I've tried like this:

import requests
from bs4 import BeautifulSoup
from itertools import takewhile

link = 'https://filebin.varnish-software.com/tgmdhg8dp37tycmk/doc.html'

res = requests.get(link)
soup = BeautifulSoup(res.text,"lxml")
desc = [i.get_text(strip=True) for i in takewhile(lambda tag: tag.name!='b', soup.select("div > b:contains('Job Description') ~ *"))]
print(desc)

Output I'm getting:

['This job entails researching developing testing and deploying mechanical solutions.', '', 'Typical activities include:', '', 'Designing and developing thermal or mechanical tooling systems.', '', 'The ideal candidate should exhibit the following behavioral traits:', '', 'Work in a technically diverse environment-Adapt to changing requirements.Verbal and written communication.Project management.', '', 'This is an internship.', 'Qualifications']

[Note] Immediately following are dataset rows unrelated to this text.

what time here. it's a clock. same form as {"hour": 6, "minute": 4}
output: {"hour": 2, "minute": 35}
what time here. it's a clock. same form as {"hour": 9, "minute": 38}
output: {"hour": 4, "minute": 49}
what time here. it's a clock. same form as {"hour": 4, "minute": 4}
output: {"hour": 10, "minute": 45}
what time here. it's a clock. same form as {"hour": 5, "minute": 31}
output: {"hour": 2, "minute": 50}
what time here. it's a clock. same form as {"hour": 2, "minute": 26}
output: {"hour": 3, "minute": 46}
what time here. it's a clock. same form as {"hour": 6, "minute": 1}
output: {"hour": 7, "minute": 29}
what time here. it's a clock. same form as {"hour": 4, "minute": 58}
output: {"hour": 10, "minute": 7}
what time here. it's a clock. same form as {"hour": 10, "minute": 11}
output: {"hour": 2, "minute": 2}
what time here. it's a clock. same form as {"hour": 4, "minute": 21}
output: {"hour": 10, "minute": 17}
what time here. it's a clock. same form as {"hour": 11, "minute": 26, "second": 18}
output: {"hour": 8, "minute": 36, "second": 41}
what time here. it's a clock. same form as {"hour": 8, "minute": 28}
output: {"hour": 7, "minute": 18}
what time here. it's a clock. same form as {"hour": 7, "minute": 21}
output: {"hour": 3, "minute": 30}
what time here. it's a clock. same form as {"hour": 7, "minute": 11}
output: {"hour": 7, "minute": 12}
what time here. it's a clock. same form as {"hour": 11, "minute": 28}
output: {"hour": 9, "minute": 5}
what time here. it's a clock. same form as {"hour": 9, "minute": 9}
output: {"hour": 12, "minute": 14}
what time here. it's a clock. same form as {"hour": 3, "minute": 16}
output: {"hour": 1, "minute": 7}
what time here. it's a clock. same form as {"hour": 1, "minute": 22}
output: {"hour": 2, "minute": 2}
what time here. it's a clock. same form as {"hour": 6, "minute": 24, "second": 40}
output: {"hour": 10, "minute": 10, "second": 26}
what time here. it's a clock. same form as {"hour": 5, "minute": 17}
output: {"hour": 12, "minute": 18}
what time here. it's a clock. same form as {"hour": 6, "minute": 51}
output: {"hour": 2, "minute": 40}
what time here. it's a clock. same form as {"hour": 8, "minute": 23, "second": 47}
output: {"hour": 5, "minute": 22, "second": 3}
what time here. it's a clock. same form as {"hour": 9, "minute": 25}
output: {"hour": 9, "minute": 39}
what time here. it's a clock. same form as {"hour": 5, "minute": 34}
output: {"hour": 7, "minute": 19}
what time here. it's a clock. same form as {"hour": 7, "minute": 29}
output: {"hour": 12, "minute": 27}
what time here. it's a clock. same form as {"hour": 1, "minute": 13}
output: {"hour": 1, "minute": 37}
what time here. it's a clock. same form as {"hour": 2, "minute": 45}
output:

Output I wish to get (kicked out the content of last two b tags):

['This job entails researching developing testing and deploying mechanical solutions.', '', 'Typical activities include:', '', 'Designing and developing thermal or mechanical tooling systems.', '', 'The ideal candidate should exhibit the following behavioral traits:', '', 'Work in a technically diverse environment-Adapt to changing requirements.Verbal and written communication.Project management.']

EDIT:

Here is another link for your test.

CodePudding user response：

Try this:

import requests
from bs4 import BeautifulSoup

link = 'https://filebin.varnish-software.com/tgmdhg8dp37tycmk/doc.html'
soup = BeautifulSoup(requests.get(link).text, "lxml")
desc = [
    i.strip() for i in soup.find_all(text=True)
    if i.strip() and i.parent.name != "b"
]
print("\n".join(desc))

Output:

This job entails researching developing testing and deploying mechanical solutions.
Typical activities include:
Designing and developing thermal or mechanical tooling systems.
The ideal candidate should exhibit the following behavioral traits:
Work in a technically diverse environment-Adapt to changing requirements.
Verbal and written communication.
Project management.

CodePudding user response：

This is supposed to work:

import requests
from bs4 import BeautifulSoup

link = 'https://filebin.varnish-software.com/tgmdhg8dp37tycmk/doc.html'

desc = []
res = requests.get(link)
soup = BeautifulSoup(res.text,"lxml")
for item in soup.select_one("div > b:contains('Job Description')").find_all_next():
    if item.name=="b": break
    desc.append(item.get_text(strip=True))

print(' '.join(desc[:-1]))